The US Has Paused Importing Mexican Avocados For This Shocking Reason

Did you host or attend a Super Bowl viewing party yesterday? If so, it's likely that you snacked on chips and dip, chicken wings, pizza, or nachos — the top four game day foods, according to a 2020 YouGov poll. And if you did indulge in nachos, chances are they were piled with guacamole; that smooth, creamy avocado mash we all love. According to Bleacher Report, the Super Bowl is a big day for avocados, when about 26 million of the pale green fruits are consumed in the form of guac.

If you dipped a chip into some guacamole yesterday, we hope you enjoyed every last bite, because you might not get to sink your teeth into another avocado for some time. According to the Associated Press (AP), the U.S. has suspended the import of all Mexican avocados — a surprising, and sobering, turn of events for taco lovers. Why deprive U.S. eaters of their beloved avocados? The reason might surprise you.

A US health official was threatened with violence

The largest avocado growing nation in the world, Mexico sends some 80% of its avocado export to its northern neighbor, the United States, according to the U.S. Department of Agriculture (USDA). A lucrative trade that was worth about $2.8 billion USD in 2020, according to Statista, the avocado industry has unfortunately fallen prey to drug cartel territory skirmishes. As reported today by the AP, in the western Mexican state of Michoacán, the largest source of U.S.-exported avocados, growers are systematically extorted by the cartels in pursuit of a portion of the farmers' earnings. Now, it seems that violence is intensifying: according to the AP, a U.S. plant safety inspector working in Uruapan, Michoacán recently received a threat, which led to an immediate (though temporary) suspension of all avocado imports to the U.S.

"We are working with the Mexican government to guarantee security conditions that would allow our personnel in Michoacán to resume operations," the U.S. Embassy wrote on its social media pages (via AP). 

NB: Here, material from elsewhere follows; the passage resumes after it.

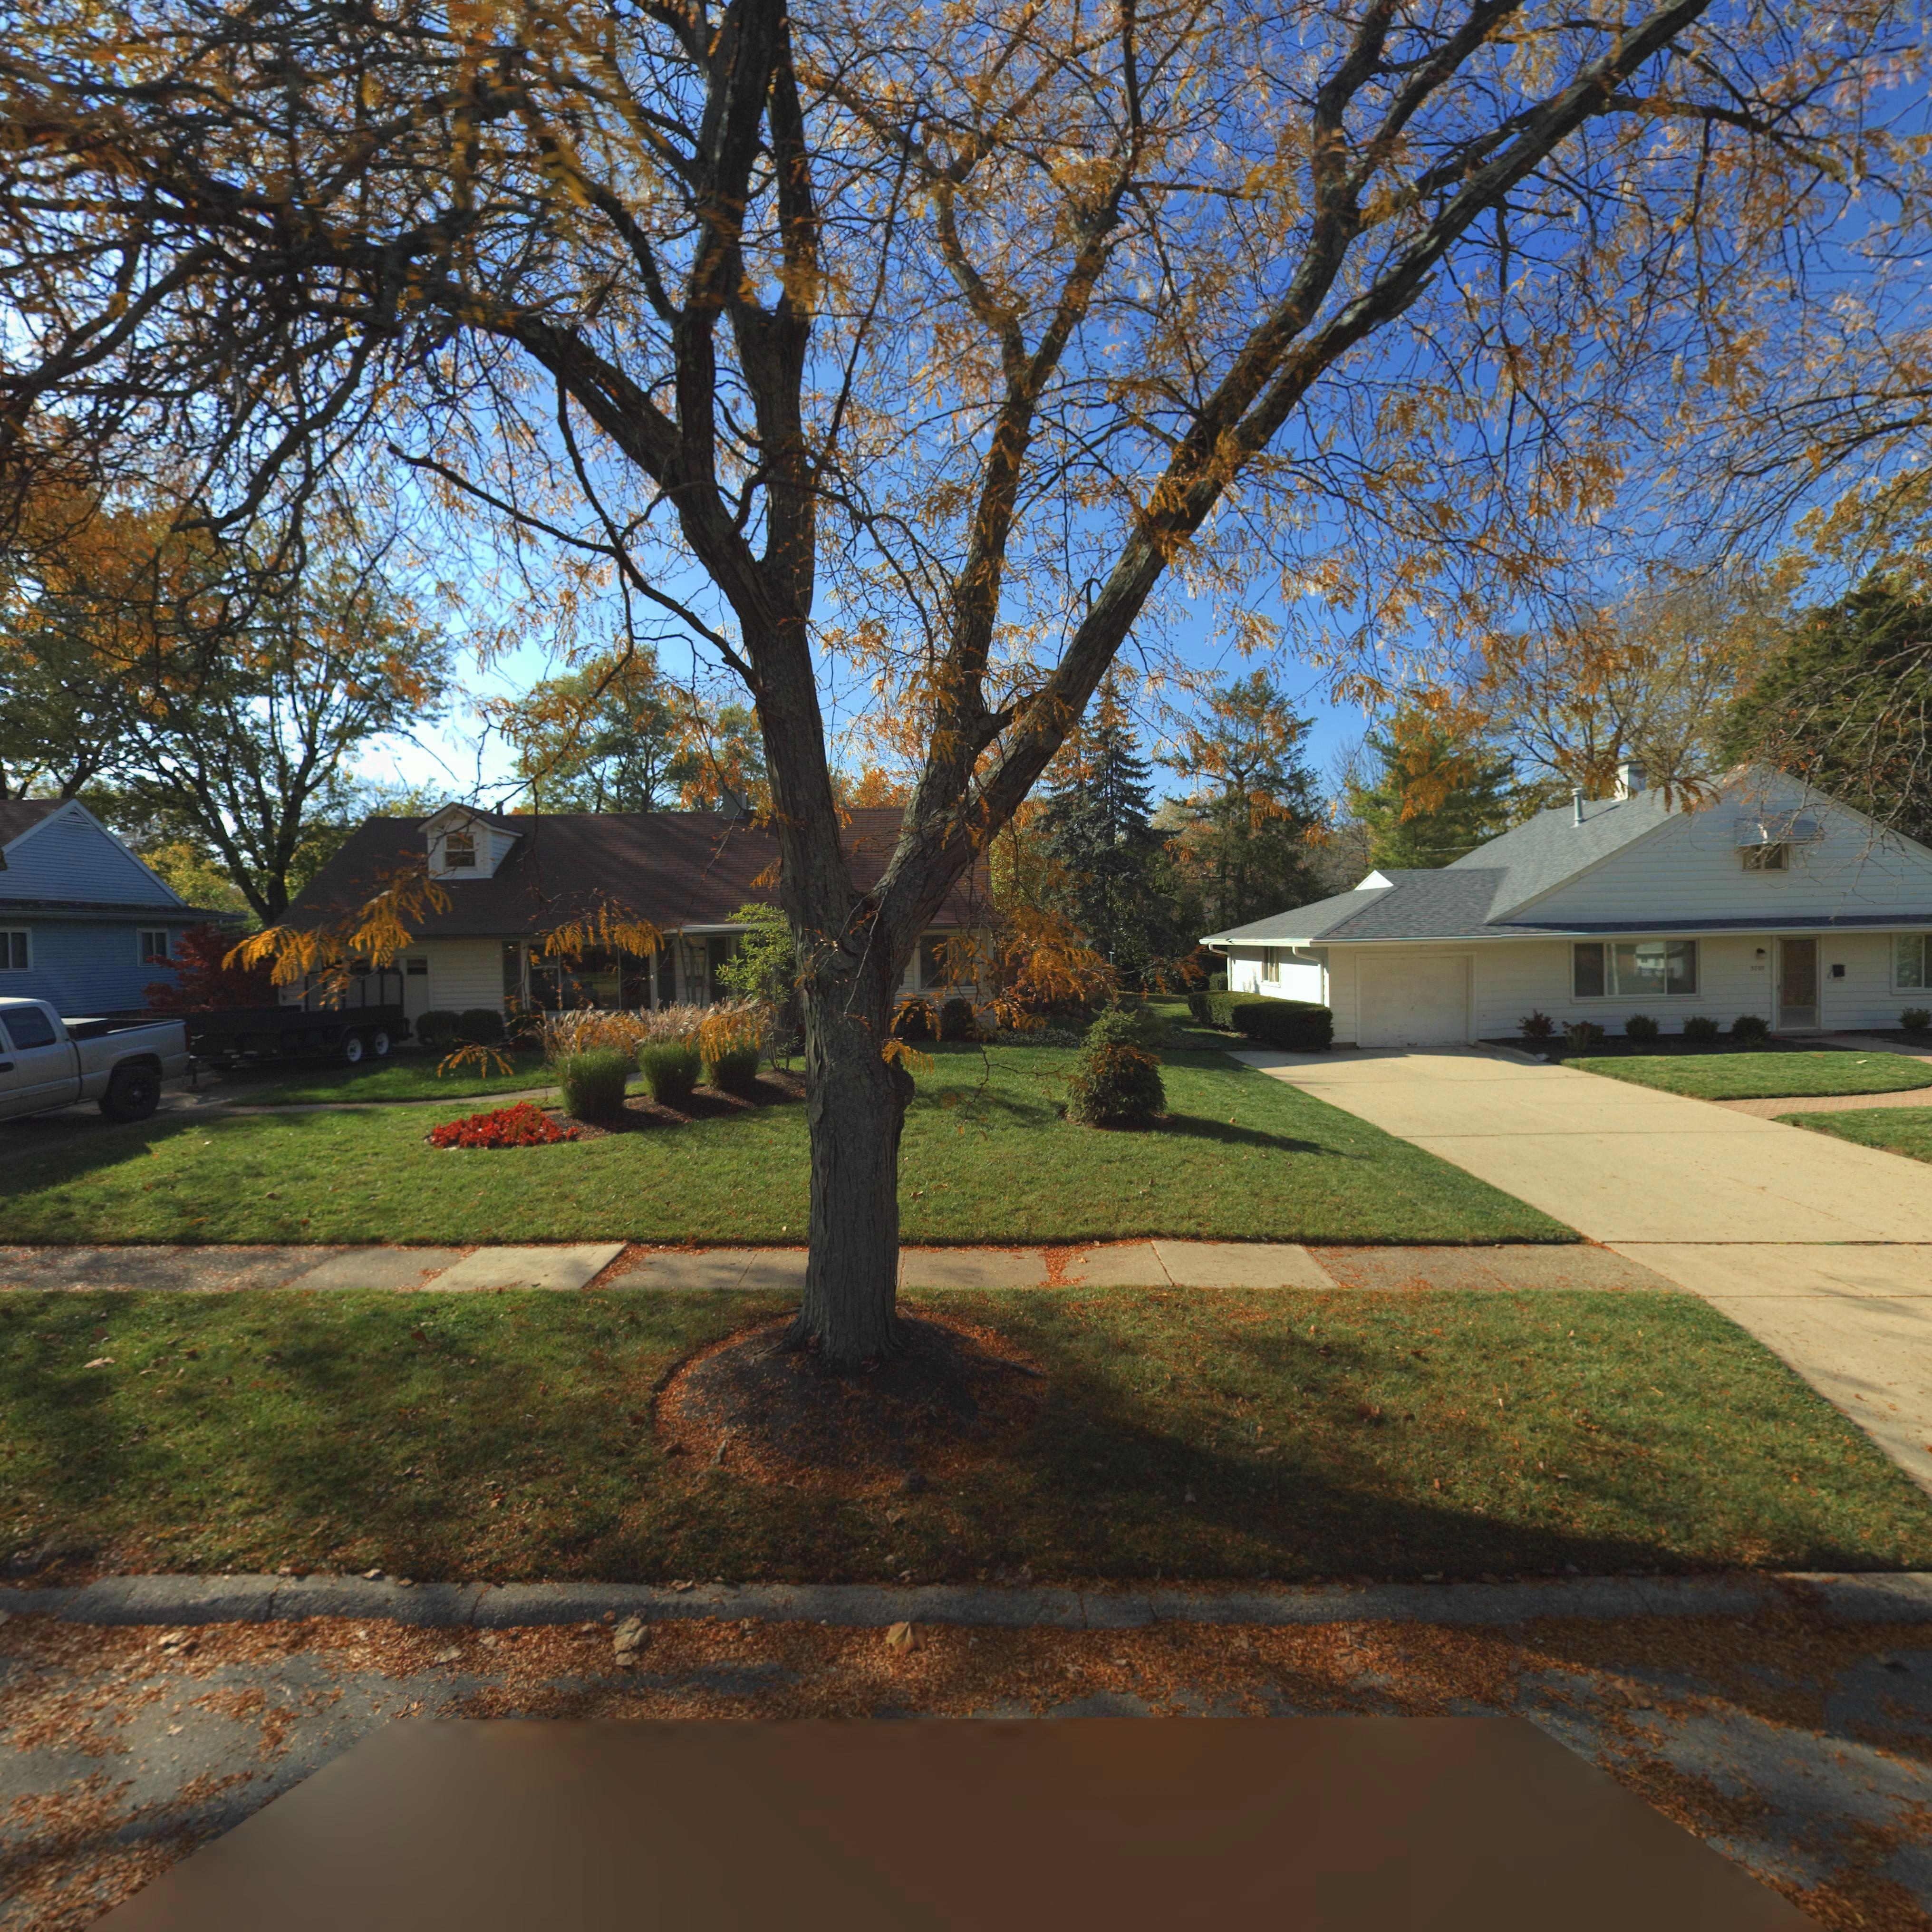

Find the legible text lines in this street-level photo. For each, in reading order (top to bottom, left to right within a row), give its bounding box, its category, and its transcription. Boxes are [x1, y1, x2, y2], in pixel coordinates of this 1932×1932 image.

[683, 961, 705, 969] StreetNumber: 3***
[1750, 966, 1765, 971] StreetNumber: 3707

Mexico's avocado industry has been plagued by violence for years. According to a 2019 report in the Los Angeles Times, various cartels jostling for acreage in Michoacán have shown up, armed, to seize protected woodlands and plant their own illegal avocado orchards, as well as take over existing plantations in order to then profit from the fruit sales. As lighthearted as many guacamole-centered celebrations are, the industry behind the beloved snack continues to grow more dangerous.